Tuesday, March 01, 2011

Google and the inland whale

Google has recently revamped its search algorithms in an effort to deliver higher quality results. This follows a drumbeat of complaints during the latter part of last year. The tech press was confirming what we'd been suspecting: some companies were gaming Google to have their content placed higher on the prized first page of search results.
Normally, Google is quiet about how they do what they do. They go about their nerdly business, refining their current products and letting new products and features drift out without much fanfare. This is the natural temperament for engineering-driven companies, letting the work speak for itself.
It's also a very dangerous business strategy for a couple of reasons. Good products, even the best products, need marketing in the better sense of the word. Work generally only speaks for itself to like-minded audiences. Digital built incomparably wonderful products based on technological concepts decades ahead of popular acceptance. Digital is now in a museum where people wonder what could have been. AltaVista, DEC's pioneering search engine, was a showcase for its hardware's prowess.
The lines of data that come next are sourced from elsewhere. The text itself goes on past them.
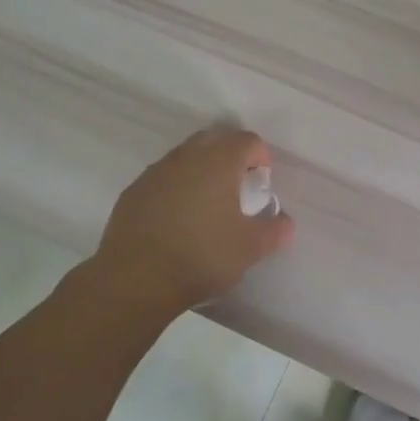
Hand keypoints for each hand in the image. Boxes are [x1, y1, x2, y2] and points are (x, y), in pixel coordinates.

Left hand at [89, 128, 295, 310]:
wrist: (135, 280)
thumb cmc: (202, 256)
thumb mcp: (250, 249)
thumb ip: (274, 231)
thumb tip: (286, 223)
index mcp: (219, 162)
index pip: (248, 140)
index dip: (261, 158)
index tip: (262, 185)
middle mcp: (186, 157)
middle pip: (214, 140)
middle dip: (230, 157)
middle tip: (238, 188)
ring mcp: (155, 173)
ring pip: (185, 157)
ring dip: (201, 171)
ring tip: (207, 206)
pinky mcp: (133, 192)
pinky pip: (162, 178)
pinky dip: (175, 188)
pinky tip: (177, 220)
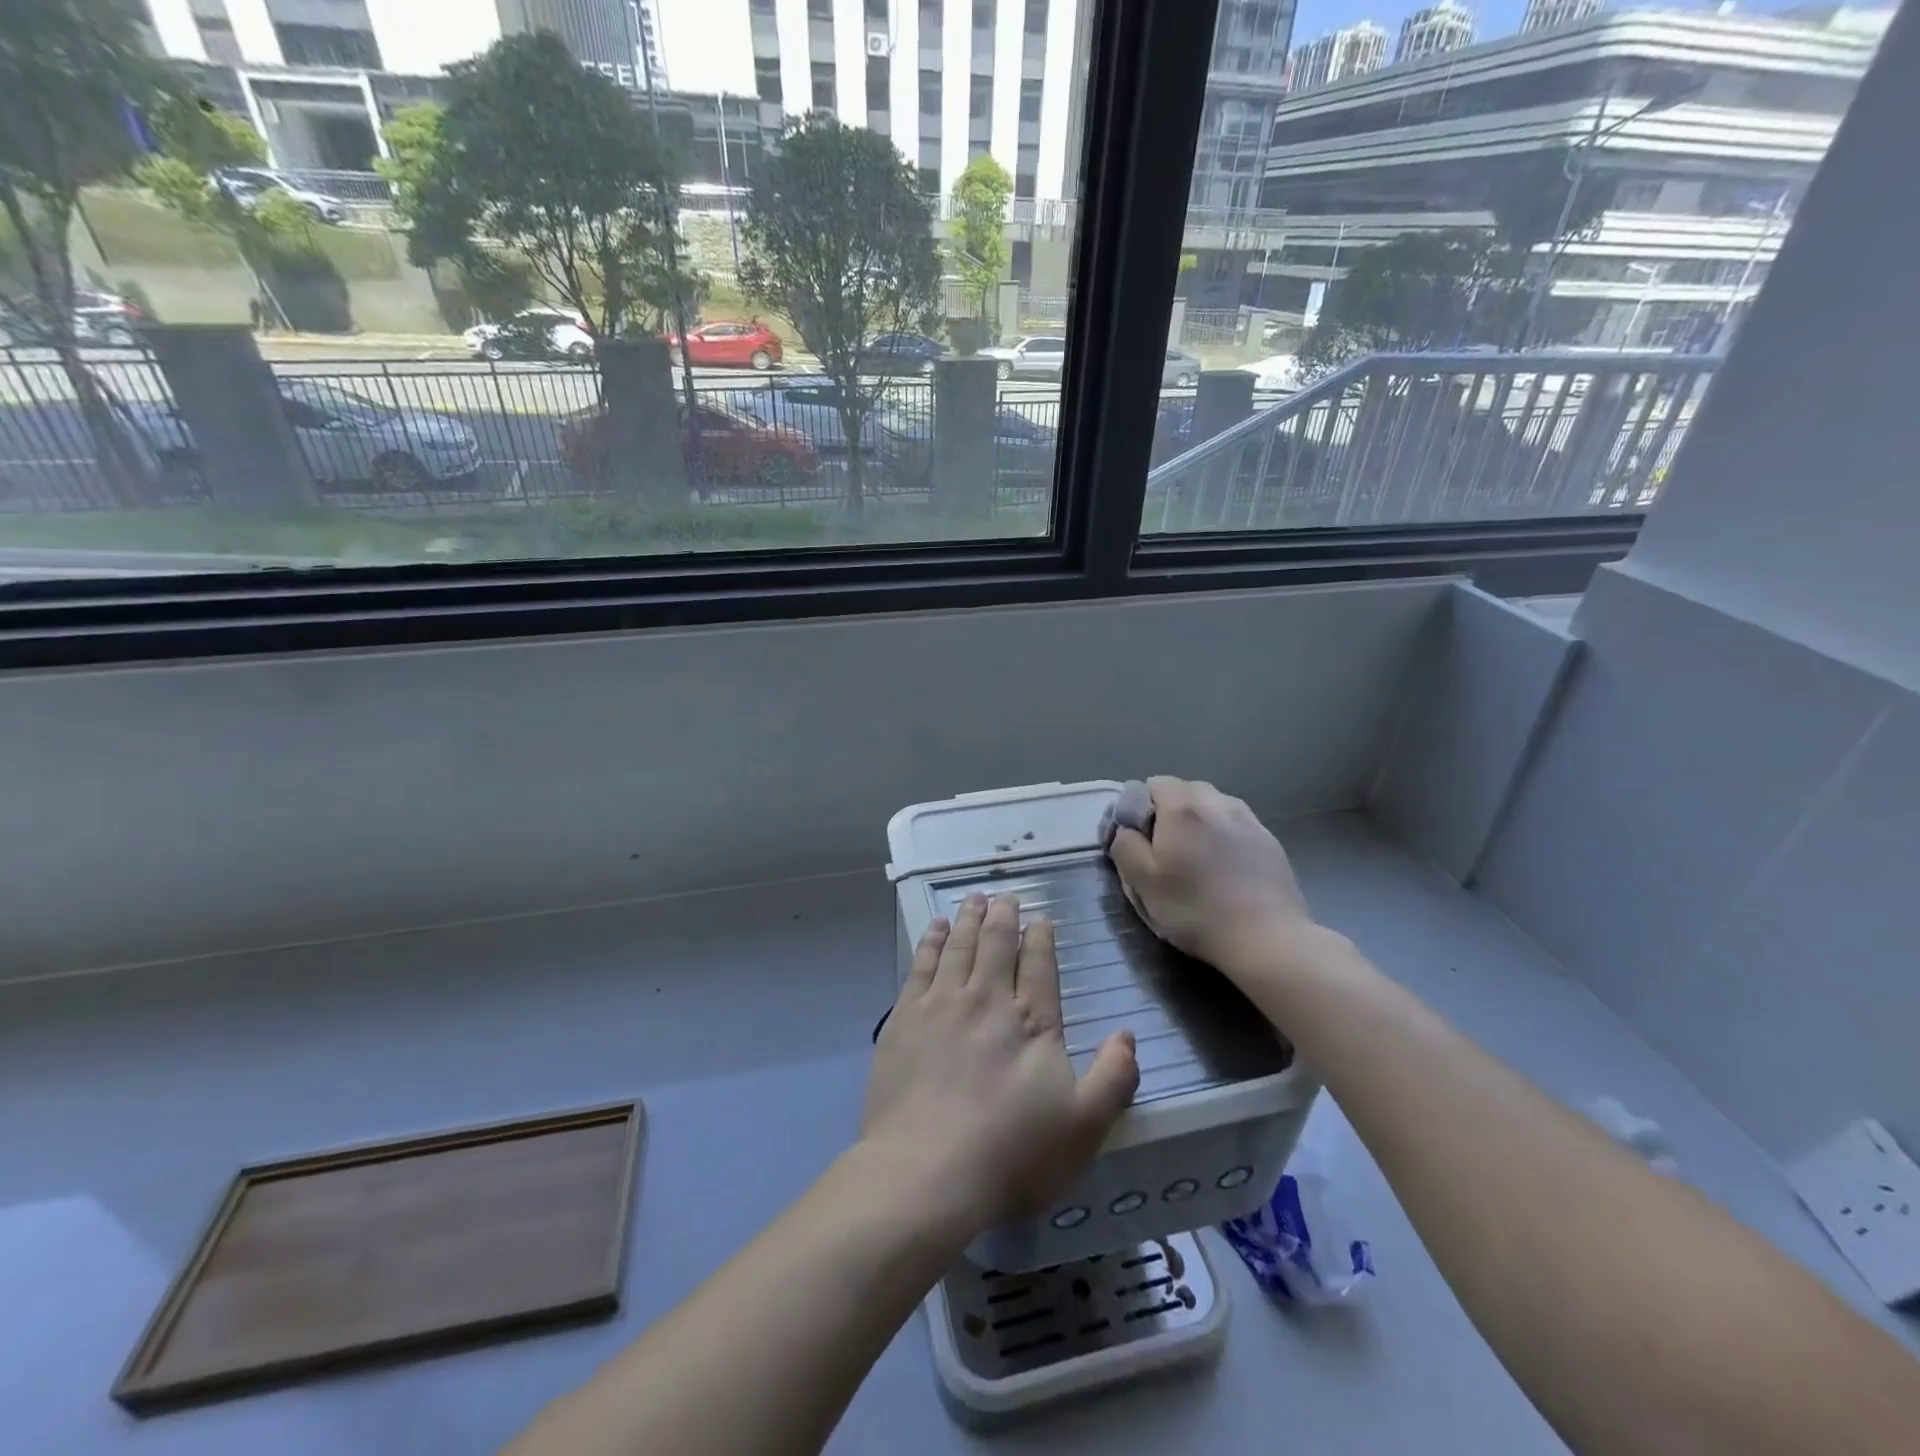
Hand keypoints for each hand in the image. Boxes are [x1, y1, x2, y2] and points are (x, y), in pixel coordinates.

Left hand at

It was so underappreciated that it was several after it was too late before they could get their own domain name.
The other reason that an engineering focus is troublesome is that it can be insular. Marketing, when done well, brings in fresh ideas as well promoting products and services. Marketing identifies the problems that current or potential customers are trying to solve. Without that stream of fresh water, companies build what's interesting to themselves. (See  AltaVista.)
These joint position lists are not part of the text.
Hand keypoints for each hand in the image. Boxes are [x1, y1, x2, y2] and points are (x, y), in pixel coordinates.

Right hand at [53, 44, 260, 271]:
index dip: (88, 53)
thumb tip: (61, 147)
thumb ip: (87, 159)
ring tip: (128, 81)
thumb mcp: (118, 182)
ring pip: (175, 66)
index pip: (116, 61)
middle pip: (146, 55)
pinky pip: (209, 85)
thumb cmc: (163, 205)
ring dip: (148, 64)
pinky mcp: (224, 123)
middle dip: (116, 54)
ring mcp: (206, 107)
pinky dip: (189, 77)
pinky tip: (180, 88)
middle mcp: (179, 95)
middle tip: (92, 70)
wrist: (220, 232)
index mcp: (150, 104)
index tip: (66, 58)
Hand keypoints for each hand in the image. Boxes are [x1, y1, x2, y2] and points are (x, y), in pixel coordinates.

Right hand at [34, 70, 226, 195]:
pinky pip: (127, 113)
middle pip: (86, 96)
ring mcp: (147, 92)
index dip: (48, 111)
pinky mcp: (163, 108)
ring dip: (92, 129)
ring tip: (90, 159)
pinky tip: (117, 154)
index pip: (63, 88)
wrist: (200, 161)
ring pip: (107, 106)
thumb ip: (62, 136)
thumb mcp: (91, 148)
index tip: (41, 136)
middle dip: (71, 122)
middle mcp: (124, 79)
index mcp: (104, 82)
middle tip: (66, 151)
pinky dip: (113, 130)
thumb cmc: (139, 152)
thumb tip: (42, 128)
Google is trying to learn some of those lessons. They've put Matt Cutts, a senior engineer at Google, as the public face for the company's campaign to showcase better search results. (See Official Google Blog: Finding more high-quality sites in search .)
A major part of Google's reworked search techniques is an effort to deal with what are termed content farms: web sites that gather mediocre content and, through a variety of techniques, promote the hell out of them so that their search rank is typically in the top 20. The recent IPO of Demand Media, widely regarded as the major farmer in this content area, has heighten the stakes. (See Fast Company's of Demand Media The Answer Factory: Demand Media and the Fast, Disposable, and Profitable as Hell Media Model | Magazine for more insight into the their strategy and tactics.)
So the battle is joined - Google trying to provide old-school, curated, high-quality search results against content companies who are cranking out truckloads of good-enough material.
Google has retaken control, for now, although not in all arenas. Recently, I needed to find a few pictures of Phillipston, Mass. A Google search for Phillipston MA brought some pretty good results. Pretty good results. For example, the Phillipston, MA - Local Guide to the Town site included this photo in its gallery of Phillipston pictures:

I can't wait until the ice goes out from the lake so we can go whale watching.